:: Material supplied
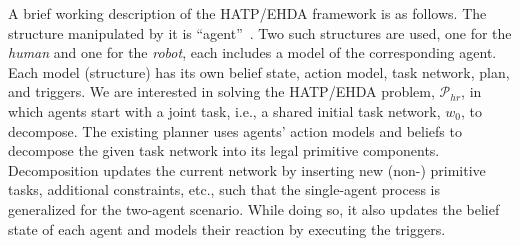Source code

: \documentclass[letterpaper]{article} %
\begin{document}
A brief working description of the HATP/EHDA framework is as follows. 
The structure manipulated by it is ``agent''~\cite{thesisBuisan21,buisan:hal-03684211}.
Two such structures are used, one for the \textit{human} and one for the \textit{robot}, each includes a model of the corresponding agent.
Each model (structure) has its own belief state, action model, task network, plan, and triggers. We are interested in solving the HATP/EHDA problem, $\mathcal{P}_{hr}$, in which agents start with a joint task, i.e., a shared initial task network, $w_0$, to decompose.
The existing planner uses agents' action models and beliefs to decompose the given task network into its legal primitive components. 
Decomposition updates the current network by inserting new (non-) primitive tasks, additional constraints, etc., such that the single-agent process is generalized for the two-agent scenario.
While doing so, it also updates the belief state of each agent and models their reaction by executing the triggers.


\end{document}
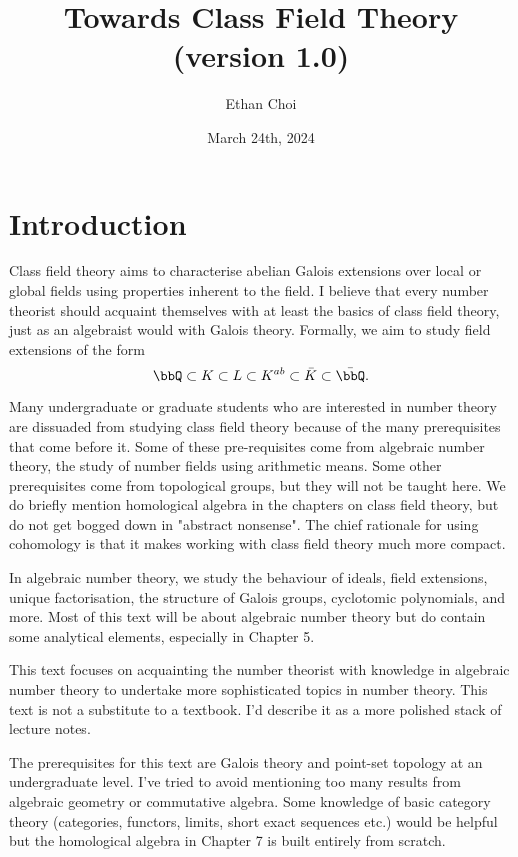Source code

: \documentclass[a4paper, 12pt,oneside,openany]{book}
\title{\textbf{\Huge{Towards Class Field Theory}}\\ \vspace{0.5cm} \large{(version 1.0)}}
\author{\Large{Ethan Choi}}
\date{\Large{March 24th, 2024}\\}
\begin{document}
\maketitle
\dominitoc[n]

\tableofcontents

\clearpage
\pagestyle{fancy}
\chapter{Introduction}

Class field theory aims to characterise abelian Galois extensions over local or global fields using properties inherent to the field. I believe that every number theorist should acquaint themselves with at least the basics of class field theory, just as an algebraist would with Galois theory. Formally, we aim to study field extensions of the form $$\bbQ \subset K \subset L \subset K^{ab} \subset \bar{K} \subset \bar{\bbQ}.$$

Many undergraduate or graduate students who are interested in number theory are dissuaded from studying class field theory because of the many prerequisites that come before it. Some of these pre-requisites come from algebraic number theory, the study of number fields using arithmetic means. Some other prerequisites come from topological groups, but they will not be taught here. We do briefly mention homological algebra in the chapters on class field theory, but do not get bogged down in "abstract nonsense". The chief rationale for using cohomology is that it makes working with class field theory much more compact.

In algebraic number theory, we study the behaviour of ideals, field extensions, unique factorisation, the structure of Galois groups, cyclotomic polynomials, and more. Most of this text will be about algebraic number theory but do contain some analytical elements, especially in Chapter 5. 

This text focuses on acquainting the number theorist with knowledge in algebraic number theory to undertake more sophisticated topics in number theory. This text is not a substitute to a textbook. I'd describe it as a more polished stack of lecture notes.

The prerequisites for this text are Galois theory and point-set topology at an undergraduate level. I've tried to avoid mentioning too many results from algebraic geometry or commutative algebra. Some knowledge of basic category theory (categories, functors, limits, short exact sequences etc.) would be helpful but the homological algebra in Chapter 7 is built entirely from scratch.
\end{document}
::::
:: Material supplied
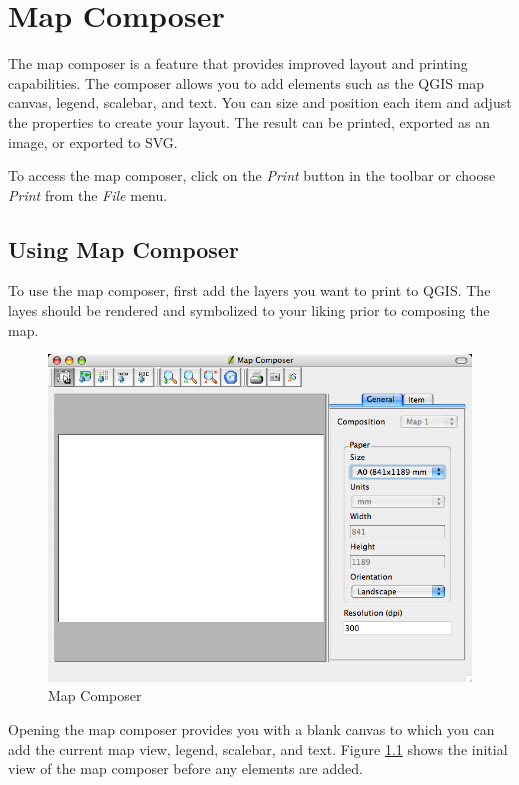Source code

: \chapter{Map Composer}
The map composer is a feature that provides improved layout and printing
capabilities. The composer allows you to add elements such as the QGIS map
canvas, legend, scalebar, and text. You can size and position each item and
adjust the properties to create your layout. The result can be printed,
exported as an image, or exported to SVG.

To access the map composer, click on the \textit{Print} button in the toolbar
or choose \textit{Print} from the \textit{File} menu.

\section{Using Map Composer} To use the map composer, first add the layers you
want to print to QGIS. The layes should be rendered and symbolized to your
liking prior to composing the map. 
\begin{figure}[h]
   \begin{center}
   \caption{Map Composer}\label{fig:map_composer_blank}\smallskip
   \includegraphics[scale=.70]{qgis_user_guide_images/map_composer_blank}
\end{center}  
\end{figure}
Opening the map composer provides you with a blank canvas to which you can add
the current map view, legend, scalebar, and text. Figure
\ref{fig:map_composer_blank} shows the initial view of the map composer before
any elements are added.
::::
* Work instructions
In the listing above, find the line with "liking prior to composing the map." and the line with "any elements are added.", then print exactly those lines and every line between them.

* Answer to this exercise
liking prior to composing the map. 
\begin{figure}[h]
   \begin{center}
   \caption{Map Composer}\label{fig:map_composer_blank}\smallskip
   \includegraphics[scale=.70]{qgis_user_guide_images/map_composer_blank}
\end{center}  
\end{figure}
Opening the map composer provides you with a blank canvas to which you can add
the current map view, legend, scalebar, and text. Figure
\ref{fig:map_composer_blank} shows the initial view of the map composer before
any elements are added.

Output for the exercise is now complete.